BREBES, suaramerdeka.com - Pegawai Negeri Sipil (PNS) sebagai abdi negara dan pelayan masyarakat diminta dapat menjaga netralitas dalam Pilkada Brebes pada Oktober nanti. Hal itu ditegaskan oleh Wakil Ketua Fraksi Partai Demokrat Ahmad Jazuli yang mengaku mendapatkan informasi soal indikasi ketidaknetralan PNS menjelang Pilkada ini.
"Saya berharap agar para birokrat dalam hal ini PNS bisa menjaga netralitas dan tidak terpengaruh oleh suhu politik yang saat ini mulai memanas," kata Jazuli, Senin (30/1).
Anggota Komisi I DPRD tersebut memaparkan, netralitas PNS telah diatur dalam UU No 32 Tahun 2004 tentang Pemerintahan Daerah. Dalam UU tersebut ditegaskan PNS harus netral.
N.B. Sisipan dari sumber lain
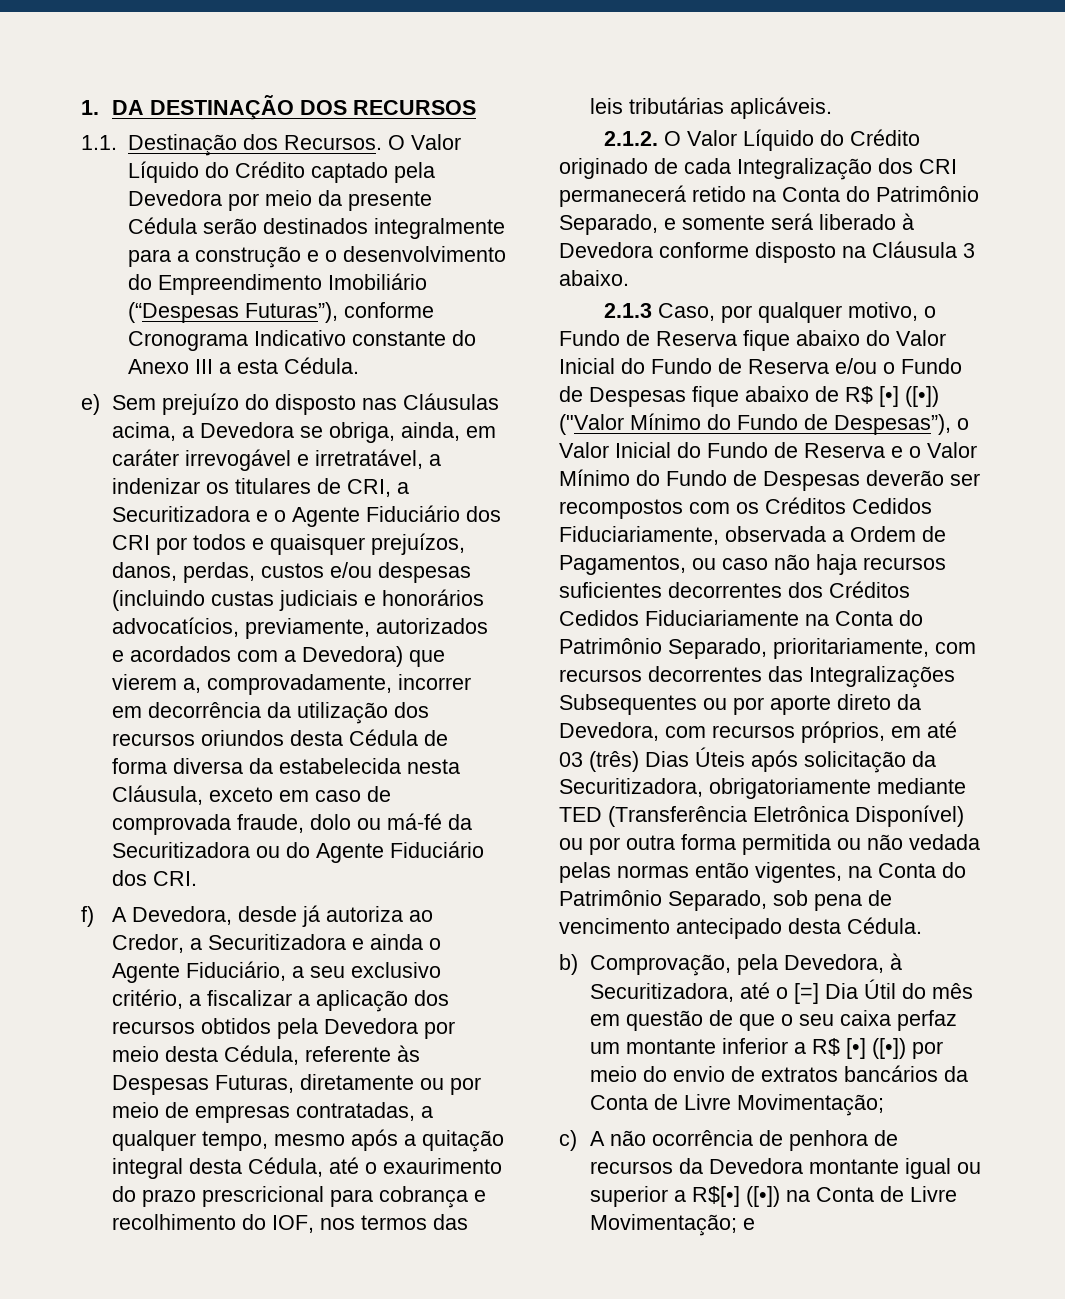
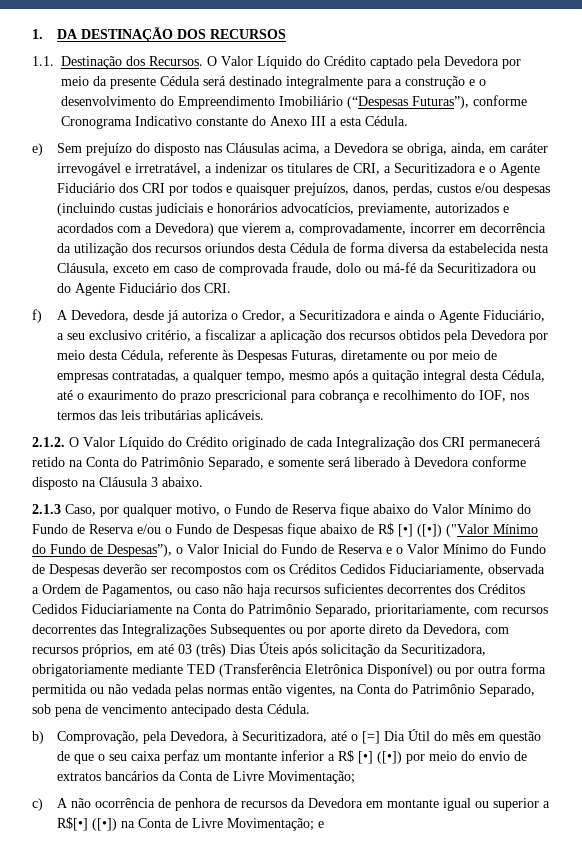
[202,218,368,234] serão destinados -> [203,76,282,86] será destinado
[409,910,434,922] ao -> [230,313,238,320] o
[559,358,615,374] Inicial -> [468,504,513,514] Mínimo
(804, 1166) none -> [365,801,383,808] em

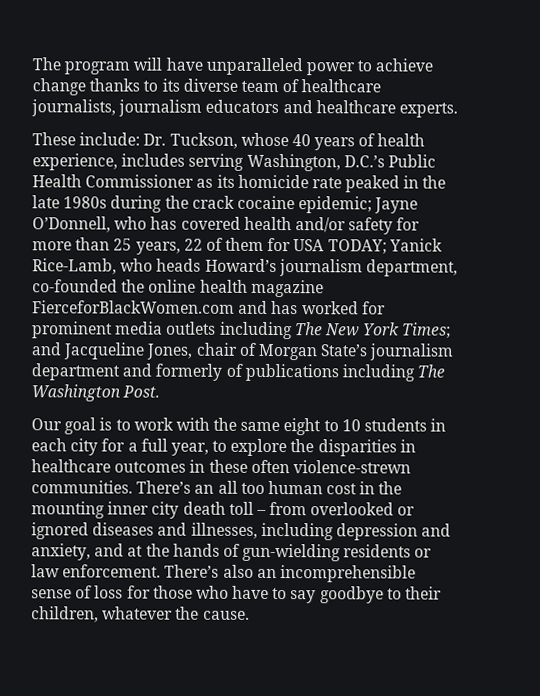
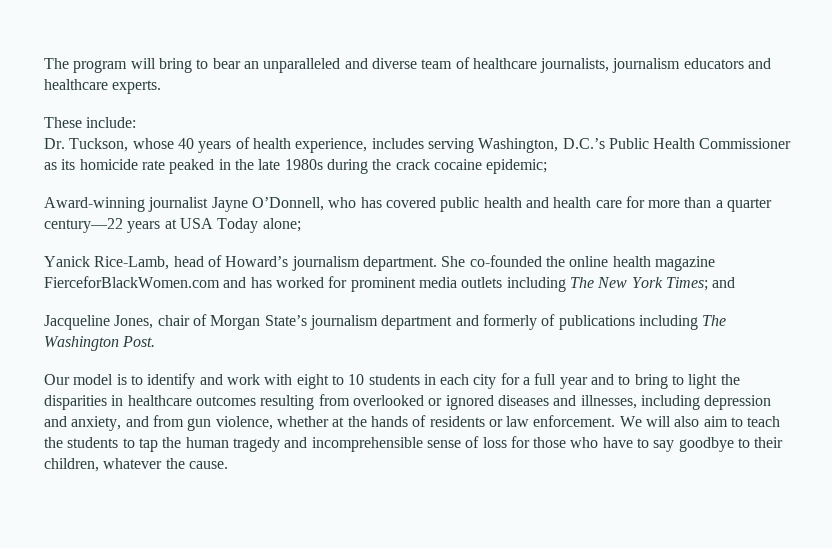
[165,57,434,76] [32,78,180,96] have unparalleled power to achieve change thanks to its -> [158,58,368,73] bring to bear an unparalleled and
(141, 139) none -> (137, 122) //
(373, 205) none -> [44,197,209,212] // Award-winning journalist
[243,216,421,235] [32,237,443,255] [32,258,458,277] health and/or safety for more than 25 years, 22 of them for USA TODAY; Yanick Rice-Lamb, who heads Howard’s journalism department, -> [440,196,773,212] [44,218,301,233] [44,255,466,271] public health and health care for more than a quarter century—22 years at USA Today alone; // Yanick Rice-Lamb, head of Howard’s journalism department. She
(62, 349) none -> (736, 282) //
[64,417,97,435] goal -> [73,374,114,385] model
[133,417,281,432] work with the same -> [147,373,293,389] identify and work with
[170,438,288,457] year, to explore -> [559,374,718,389] year and to bring to light
[189,459,411,474] [31,480,403,495] [31,501,266,519] in these often violence-strewn communities. There’s an all too human cost in the mounting inner city death toll – -> [260,395,315,410] resulting
(125, 550) none -> [152,415,329,431] from gun violence, whether
[242,543,342,562] gun-wielding -> (427, 421) none
[164,564,277,579] There’s also an -> [619,416,781,427] [44,437,308,452] We will also aim to teach the students to tap the human tragedy and

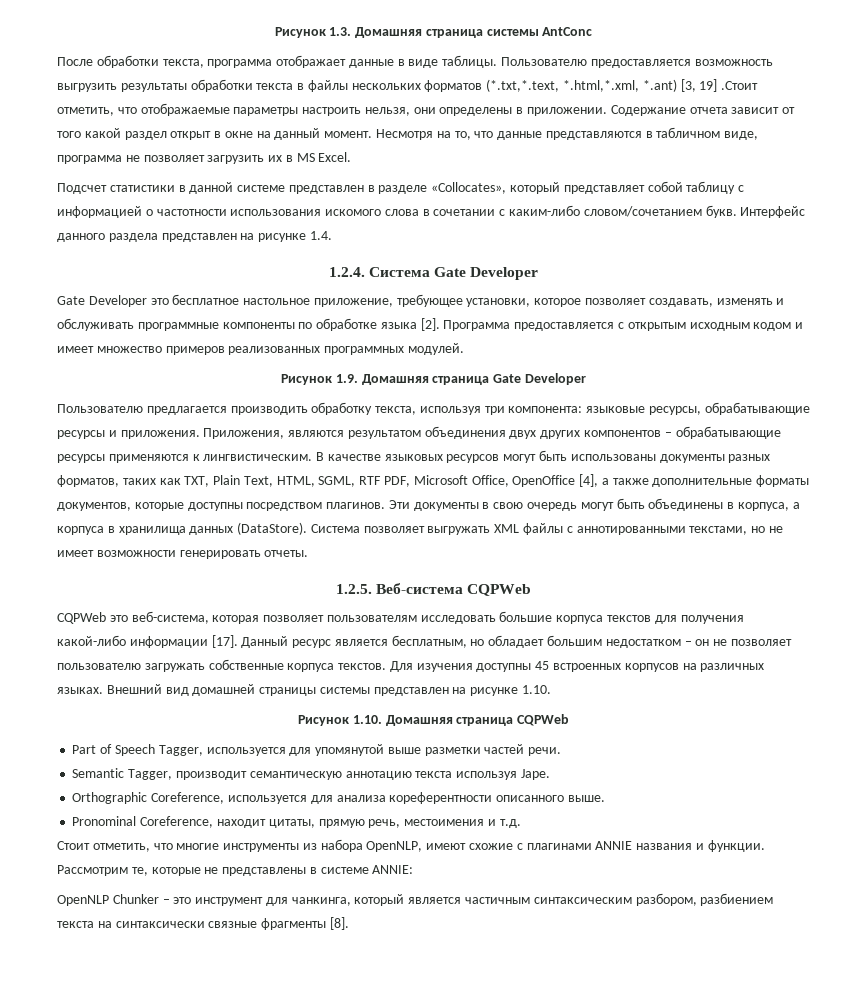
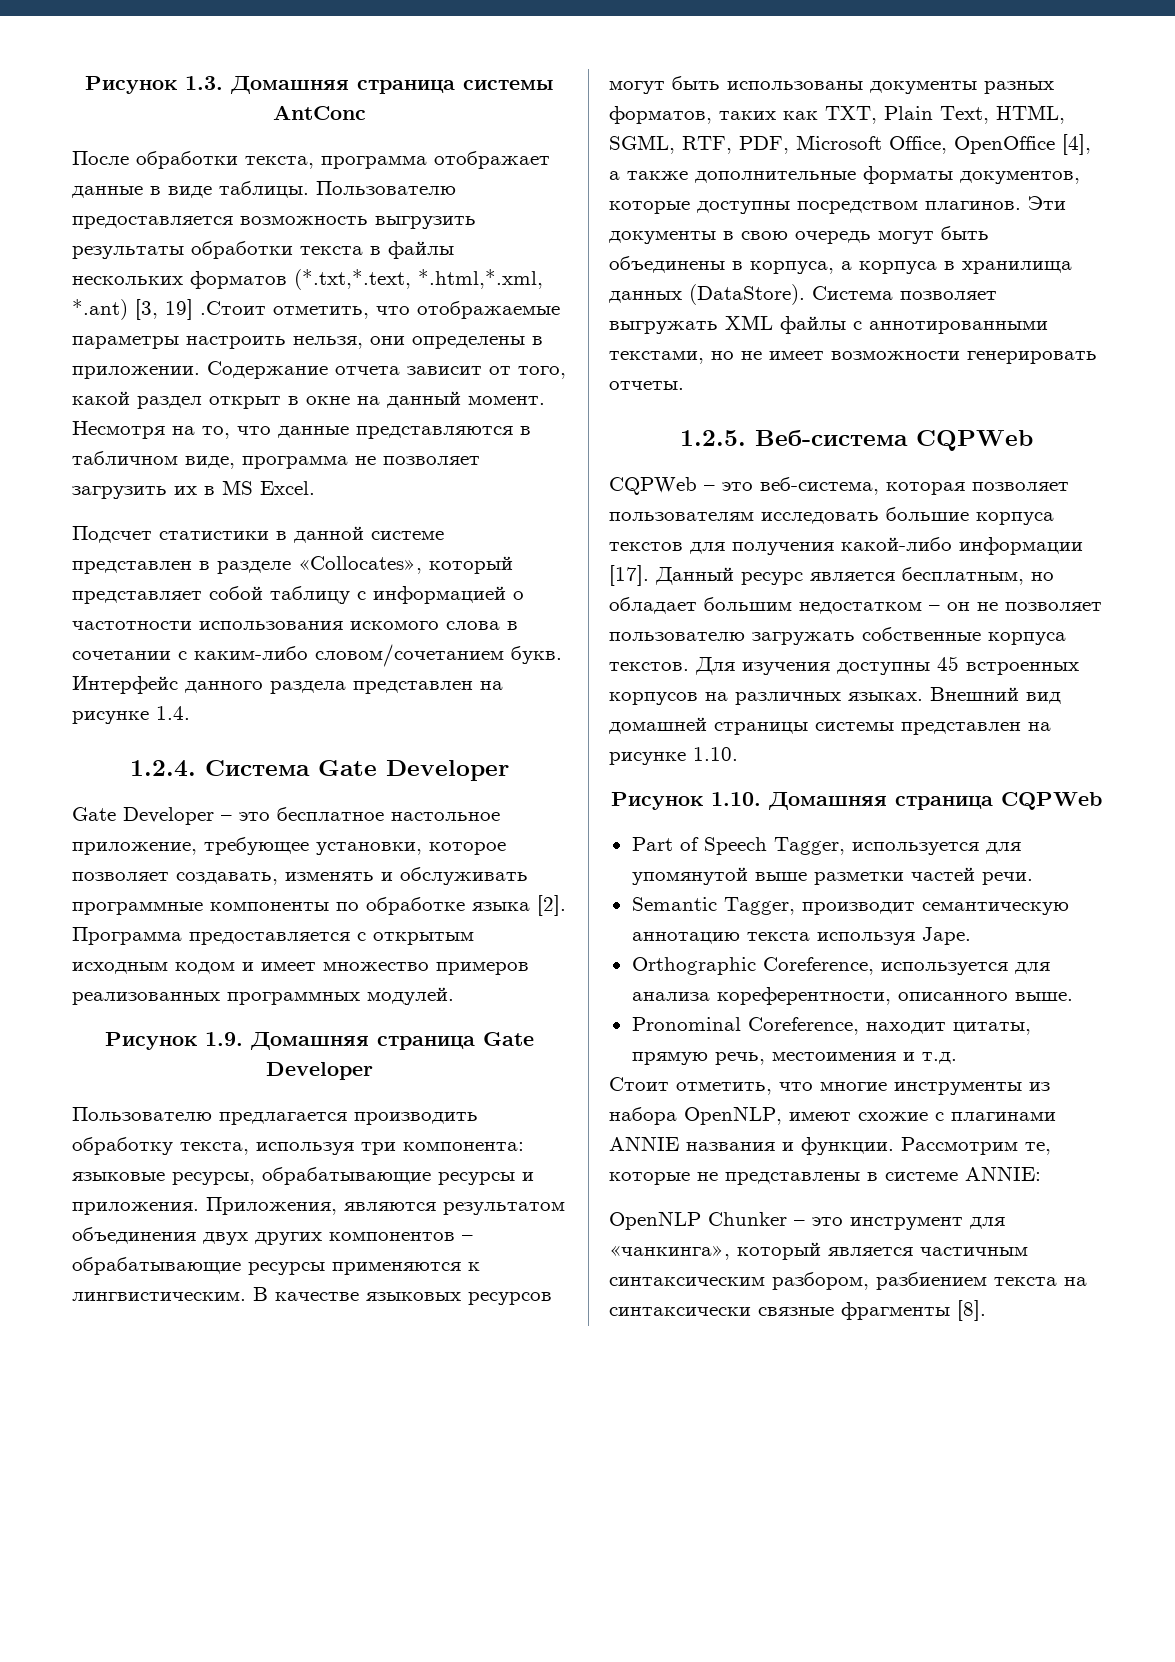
[57,131,81,138] того -> [518,366,566,379] того,
(147, 301) none -> [221,815,232,821] –
[359,476,382,485] RTF -> [682,136,732,154] RTF,
(106, 618) none -> [704,485,715,491] –
[389,792,493,804] кореферентности -> [716,987,891,1005] кореферентности,
[291,897,351,906] чанкинга, -> [609,1245,730,1260] «чанкинга»,

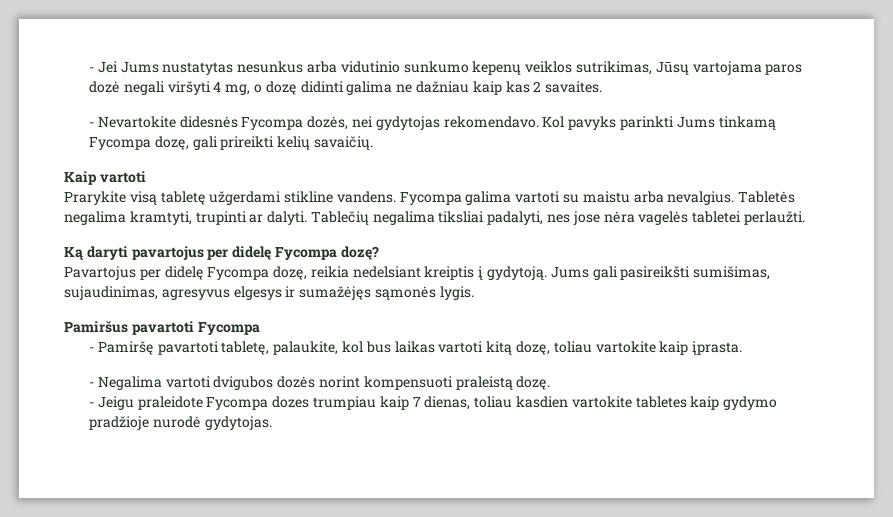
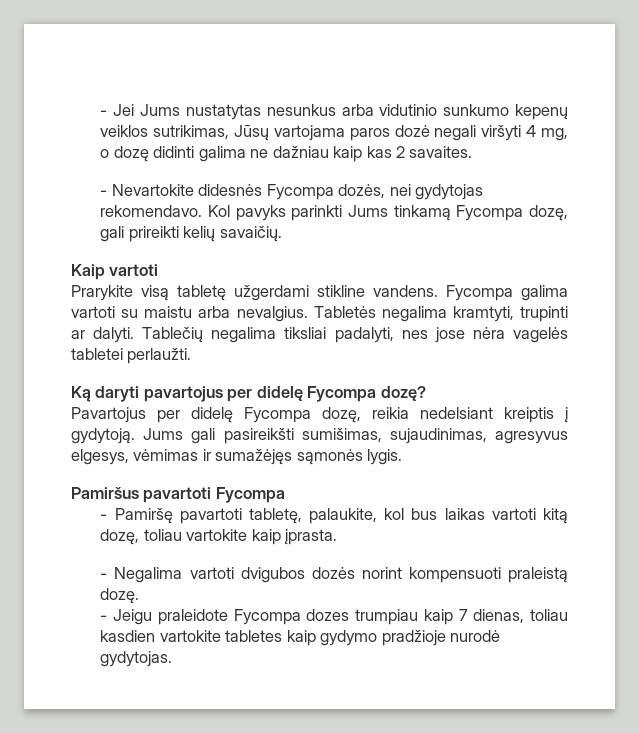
[233,286,282,300] elgesys -> [71,449,199,465] elgesys, vėmimas

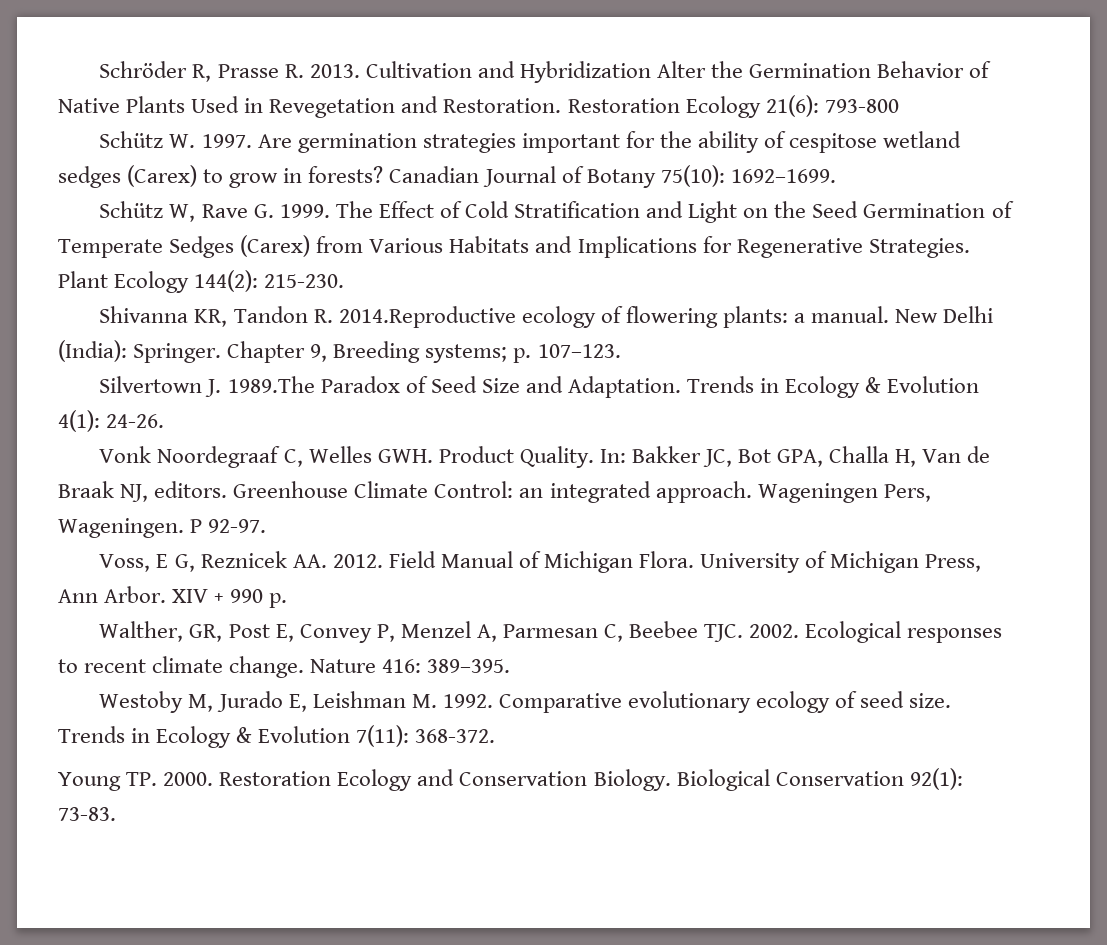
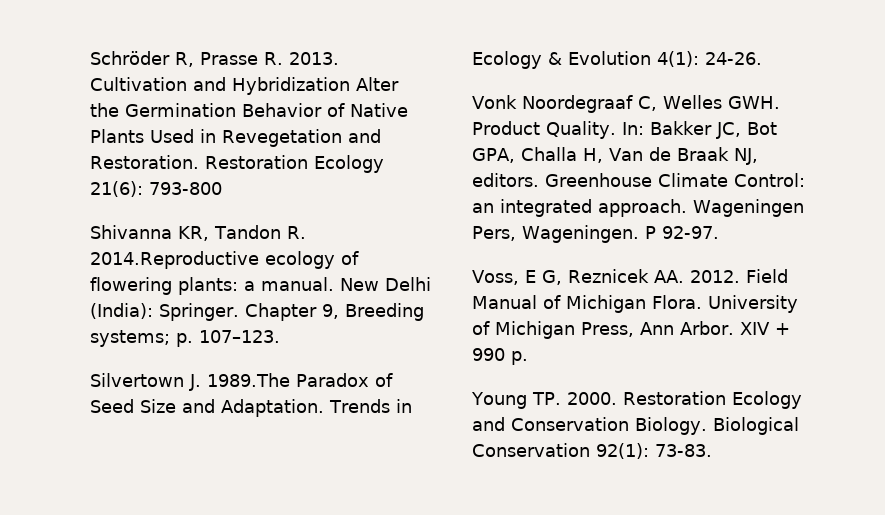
[99,131,962,153] [58,165,836,188] [99,201,1014,223] [58,235,970,258] [58,270,345,293] // Schütz W. 1997. Are germination strategies important for the ability of cespitose wetland sedges (Carex) to grow in forests? Canadian Journal of Botany 75(10): 1692–1699. // Schütz W, Rave G. 1999. The Effect of Cold Stratification and Light on the Seed Germination of Temperate Sedges (Carex) from Various Habitats and Implications for Regenerative Strategies. Plant Ecology 144(2): 215-230. -> (222, 188) none
[99,621,1003,643] [58,656,511,678] [99,691,952,713] [58,725,496,748] // Walther, GR, Post E, Convey P, Menzel A, Parmesan C, Beebee TJC. 2002. Ecological responses to recent climate change. Nature 416: 389–395. // Westoby M, Jurado E, Leishman M. 1992. Comparative evolutionary ecology of seed size. Trends in Ecology & Evolution 7(11): 368-372. -> (528, 358) none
Menurut Jazuli, hal tersebut berarti PNS tidak bisa berpolitik. Pada bagian lain, pihaknya berharap agar inspektorat bisa melakukan pengawasan sekaligus mengambil tindakan tegas jika terbukti ada oknum PNS yang ikut terlibat politik.
"Kami berharap PNS bisa berhati-hati, berlaku sesuai peraturan karena jika terbukti terlibat politik ancamannya bisa sampai pemecatan," tandasnya.
Sementara itu, Jefry Arsya Robi dari Brebes Education Watch (BEW) berharap pemilihan bupati dan wakil bupati Kabupaten Brebes tahun 2012 dapat berjalan secara demokratis berdasarkan asas langsung, umum, bebas, rahasia, jujur dan adil. "Pemilukada 2012 harus berjalan secara demokratis. PNS, TNI, Polri dan pihak penyelenggara KPU serta Panwas harus bertindak independen," katanya.
Seperti diketahui, Agung Widyantoro merupakan kandidat kuat yang akan diusung oleh Partai Golkar sebagai calon bupati pada Pilkada Brebes. Sementara Hj Idza Priyanti AMd mendaftar sebagai calon bupati lewat PDIP. Jefryi berharap Pilkada dapat menjadi momentum untuk percepatan pembangunan Kabupaten Brebes secara menyeluruh. Menurut dia banyak problem yang harus dibenahi mulai dari pendidikan, kesehatan dan kesejahteraan masyarakat.